** DATA EXTRACT follows **

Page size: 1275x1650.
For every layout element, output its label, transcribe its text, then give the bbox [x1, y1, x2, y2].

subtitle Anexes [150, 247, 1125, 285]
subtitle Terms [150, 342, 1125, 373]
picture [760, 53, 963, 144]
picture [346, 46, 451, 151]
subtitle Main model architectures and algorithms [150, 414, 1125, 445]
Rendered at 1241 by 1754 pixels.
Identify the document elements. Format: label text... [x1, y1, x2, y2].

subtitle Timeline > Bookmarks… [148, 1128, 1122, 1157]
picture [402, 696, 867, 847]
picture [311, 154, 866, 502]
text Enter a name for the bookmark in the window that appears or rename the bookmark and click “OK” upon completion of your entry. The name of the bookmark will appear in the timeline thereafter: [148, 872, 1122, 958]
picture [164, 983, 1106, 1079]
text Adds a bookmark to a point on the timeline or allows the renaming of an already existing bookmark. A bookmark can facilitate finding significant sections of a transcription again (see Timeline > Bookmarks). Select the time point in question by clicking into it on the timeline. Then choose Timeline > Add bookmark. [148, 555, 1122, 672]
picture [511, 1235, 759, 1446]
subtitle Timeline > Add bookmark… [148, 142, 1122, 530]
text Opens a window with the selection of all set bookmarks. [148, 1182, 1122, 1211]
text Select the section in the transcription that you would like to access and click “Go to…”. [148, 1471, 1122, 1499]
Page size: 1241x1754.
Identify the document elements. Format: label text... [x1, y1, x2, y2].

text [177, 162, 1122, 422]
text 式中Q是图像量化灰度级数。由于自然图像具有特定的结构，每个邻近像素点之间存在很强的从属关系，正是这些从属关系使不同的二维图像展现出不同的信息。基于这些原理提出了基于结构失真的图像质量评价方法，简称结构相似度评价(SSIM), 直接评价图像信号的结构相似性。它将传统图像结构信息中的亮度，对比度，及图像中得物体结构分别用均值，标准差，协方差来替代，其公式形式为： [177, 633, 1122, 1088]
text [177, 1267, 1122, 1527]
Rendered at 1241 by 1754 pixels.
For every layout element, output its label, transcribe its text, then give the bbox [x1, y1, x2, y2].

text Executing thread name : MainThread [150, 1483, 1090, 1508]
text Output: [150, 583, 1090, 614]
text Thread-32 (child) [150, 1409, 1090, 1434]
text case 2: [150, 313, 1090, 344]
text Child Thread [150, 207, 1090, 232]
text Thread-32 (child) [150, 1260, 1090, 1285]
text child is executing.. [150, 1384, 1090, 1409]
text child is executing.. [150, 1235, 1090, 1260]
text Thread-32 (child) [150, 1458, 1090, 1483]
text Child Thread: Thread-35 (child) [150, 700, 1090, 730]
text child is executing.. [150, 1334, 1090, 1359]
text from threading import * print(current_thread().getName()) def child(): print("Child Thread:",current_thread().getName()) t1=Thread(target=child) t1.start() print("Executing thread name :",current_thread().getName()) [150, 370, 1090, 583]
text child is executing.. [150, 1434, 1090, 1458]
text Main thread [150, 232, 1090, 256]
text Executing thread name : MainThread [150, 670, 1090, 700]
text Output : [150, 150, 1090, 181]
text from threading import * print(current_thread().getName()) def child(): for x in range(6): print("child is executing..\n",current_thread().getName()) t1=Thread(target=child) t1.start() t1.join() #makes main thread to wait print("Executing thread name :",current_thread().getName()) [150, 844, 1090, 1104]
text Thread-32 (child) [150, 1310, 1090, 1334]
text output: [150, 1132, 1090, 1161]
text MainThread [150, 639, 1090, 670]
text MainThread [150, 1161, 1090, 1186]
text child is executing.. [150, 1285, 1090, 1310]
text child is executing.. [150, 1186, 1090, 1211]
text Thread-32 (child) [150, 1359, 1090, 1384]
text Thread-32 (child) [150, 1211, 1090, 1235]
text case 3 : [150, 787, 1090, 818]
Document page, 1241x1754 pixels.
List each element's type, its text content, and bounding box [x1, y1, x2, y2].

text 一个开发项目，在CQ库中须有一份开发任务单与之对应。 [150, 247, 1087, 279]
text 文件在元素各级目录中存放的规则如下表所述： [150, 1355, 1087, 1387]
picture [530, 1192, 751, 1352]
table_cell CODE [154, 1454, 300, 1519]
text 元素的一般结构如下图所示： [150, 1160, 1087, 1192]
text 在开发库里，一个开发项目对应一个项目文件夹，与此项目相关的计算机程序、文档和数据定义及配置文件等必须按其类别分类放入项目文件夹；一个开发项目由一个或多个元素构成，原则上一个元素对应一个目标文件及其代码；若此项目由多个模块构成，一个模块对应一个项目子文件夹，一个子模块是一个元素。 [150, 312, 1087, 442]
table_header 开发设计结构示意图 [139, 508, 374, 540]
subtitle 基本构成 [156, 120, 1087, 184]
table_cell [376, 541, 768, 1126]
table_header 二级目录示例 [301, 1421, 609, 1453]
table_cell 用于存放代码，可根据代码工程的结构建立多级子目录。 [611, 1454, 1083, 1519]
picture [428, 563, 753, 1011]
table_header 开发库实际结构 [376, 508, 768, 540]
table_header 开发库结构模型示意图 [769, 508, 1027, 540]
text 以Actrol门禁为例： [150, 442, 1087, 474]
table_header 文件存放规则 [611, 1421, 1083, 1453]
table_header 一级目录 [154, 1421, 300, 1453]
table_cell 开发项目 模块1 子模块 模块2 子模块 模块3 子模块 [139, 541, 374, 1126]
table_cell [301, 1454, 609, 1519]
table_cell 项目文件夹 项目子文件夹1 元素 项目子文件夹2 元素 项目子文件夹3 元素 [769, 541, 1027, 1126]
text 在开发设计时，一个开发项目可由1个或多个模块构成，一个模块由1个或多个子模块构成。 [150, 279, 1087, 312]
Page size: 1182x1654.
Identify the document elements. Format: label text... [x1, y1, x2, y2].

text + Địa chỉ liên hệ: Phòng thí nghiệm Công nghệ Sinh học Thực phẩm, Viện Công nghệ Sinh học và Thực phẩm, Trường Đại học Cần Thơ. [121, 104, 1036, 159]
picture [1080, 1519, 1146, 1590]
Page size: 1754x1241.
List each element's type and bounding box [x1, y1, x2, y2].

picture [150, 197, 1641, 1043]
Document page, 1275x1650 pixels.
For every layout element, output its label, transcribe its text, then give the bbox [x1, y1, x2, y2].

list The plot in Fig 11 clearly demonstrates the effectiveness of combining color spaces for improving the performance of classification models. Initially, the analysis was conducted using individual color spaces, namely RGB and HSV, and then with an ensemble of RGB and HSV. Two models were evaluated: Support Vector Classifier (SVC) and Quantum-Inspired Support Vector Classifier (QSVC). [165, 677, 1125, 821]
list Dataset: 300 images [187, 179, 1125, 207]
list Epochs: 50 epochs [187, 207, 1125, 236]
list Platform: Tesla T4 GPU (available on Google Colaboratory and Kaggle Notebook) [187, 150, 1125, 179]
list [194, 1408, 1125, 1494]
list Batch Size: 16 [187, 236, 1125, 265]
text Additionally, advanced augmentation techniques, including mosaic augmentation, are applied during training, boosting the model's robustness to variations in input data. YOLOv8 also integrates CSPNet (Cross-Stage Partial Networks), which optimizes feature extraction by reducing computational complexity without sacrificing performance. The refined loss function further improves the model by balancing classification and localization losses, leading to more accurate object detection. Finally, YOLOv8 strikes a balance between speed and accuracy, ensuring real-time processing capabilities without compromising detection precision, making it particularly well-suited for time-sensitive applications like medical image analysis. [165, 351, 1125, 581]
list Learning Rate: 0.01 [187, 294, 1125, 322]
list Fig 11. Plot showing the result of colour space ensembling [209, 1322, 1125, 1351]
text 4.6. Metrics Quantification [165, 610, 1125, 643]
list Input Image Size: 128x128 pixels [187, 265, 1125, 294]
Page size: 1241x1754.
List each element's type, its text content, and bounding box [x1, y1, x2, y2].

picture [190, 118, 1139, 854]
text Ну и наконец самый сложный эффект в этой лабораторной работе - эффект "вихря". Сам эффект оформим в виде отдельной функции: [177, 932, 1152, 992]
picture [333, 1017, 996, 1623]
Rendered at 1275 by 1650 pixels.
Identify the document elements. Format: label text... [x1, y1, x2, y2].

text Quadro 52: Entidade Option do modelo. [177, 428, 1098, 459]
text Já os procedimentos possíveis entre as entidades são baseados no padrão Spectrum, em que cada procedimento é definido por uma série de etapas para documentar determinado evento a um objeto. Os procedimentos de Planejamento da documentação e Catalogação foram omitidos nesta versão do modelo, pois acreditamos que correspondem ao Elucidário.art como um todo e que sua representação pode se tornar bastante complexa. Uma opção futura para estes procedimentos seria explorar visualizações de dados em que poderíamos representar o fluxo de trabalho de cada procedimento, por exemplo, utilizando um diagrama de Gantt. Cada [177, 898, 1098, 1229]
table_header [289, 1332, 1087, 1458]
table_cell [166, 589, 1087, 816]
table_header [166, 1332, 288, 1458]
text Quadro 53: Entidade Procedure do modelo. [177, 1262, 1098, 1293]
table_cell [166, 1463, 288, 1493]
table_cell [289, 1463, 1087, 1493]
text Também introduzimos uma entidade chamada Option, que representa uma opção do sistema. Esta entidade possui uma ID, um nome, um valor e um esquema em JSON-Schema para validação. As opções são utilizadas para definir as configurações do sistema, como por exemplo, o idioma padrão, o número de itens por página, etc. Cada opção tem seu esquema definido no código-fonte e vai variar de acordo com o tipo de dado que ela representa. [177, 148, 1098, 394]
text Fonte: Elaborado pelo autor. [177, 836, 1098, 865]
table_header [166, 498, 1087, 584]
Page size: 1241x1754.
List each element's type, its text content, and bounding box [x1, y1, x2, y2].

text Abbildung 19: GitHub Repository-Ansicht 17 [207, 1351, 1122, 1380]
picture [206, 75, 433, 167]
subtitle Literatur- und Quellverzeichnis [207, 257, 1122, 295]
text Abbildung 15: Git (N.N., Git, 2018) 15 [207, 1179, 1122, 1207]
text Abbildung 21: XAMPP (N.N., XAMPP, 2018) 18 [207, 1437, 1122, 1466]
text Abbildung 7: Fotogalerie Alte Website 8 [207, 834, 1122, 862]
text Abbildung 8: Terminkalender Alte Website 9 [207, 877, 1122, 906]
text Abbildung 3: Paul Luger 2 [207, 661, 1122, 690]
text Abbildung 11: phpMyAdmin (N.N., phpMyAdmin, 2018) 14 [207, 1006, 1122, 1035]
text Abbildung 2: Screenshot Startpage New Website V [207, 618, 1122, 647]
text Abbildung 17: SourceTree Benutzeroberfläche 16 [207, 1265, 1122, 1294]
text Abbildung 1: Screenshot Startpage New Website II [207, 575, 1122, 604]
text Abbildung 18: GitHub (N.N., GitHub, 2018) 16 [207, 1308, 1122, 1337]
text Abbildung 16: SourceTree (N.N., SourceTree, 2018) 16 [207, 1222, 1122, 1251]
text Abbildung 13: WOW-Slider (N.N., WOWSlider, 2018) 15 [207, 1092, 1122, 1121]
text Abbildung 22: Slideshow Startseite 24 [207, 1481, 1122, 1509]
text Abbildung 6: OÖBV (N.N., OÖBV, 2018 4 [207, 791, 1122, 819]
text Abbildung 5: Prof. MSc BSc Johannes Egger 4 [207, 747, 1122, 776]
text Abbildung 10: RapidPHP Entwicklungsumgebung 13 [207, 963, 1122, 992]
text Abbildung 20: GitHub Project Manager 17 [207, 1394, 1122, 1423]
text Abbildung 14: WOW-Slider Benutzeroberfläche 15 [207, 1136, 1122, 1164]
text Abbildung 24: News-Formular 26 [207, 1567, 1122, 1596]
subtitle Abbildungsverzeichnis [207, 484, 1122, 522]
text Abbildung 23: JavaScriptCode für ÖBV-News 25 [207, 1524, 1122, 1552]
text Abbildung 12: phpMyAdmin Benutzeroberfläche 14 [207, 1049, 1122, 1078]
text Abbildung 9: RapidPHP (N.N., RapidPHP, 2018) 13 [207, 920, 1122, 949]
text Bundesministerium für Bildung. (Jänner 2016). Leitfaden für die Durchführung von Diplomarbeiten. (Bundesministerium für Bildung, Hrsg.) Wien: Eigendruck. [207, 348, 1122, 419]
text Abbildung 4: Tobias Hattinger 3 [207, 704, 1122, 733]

** End of DATA EXTRACT **

PROBLEM TO SOLVE:
All that is wanted is the stretch of lines above from the one containing "Page size: 1182x1654." through the one containing "Document page, 1275x1650 pixels.", duplicated exactly.

RESPONSE TO THIS EXERCISE:
Page size: 1182x1654.
Identify the document elements. Format: label text... [x1, y1, x2, y2].

text + Địa chỉ liên hệ: Phòng thí nghiệm Công nghệ Sinh học Thực phẩm, Viện Công nghệ Sinh học và Thực phẩm, Trường Đại học Cần Thơ. [121, 104, 1036, 159]
picture [1080, 1519, 1146, 1590]
Page size: 1754x1241.
List each element's type and bounding box [x1, y1, x2, y2].

picture [150, 197, 1641, 1043]
Document page, 1275x1650 pixels.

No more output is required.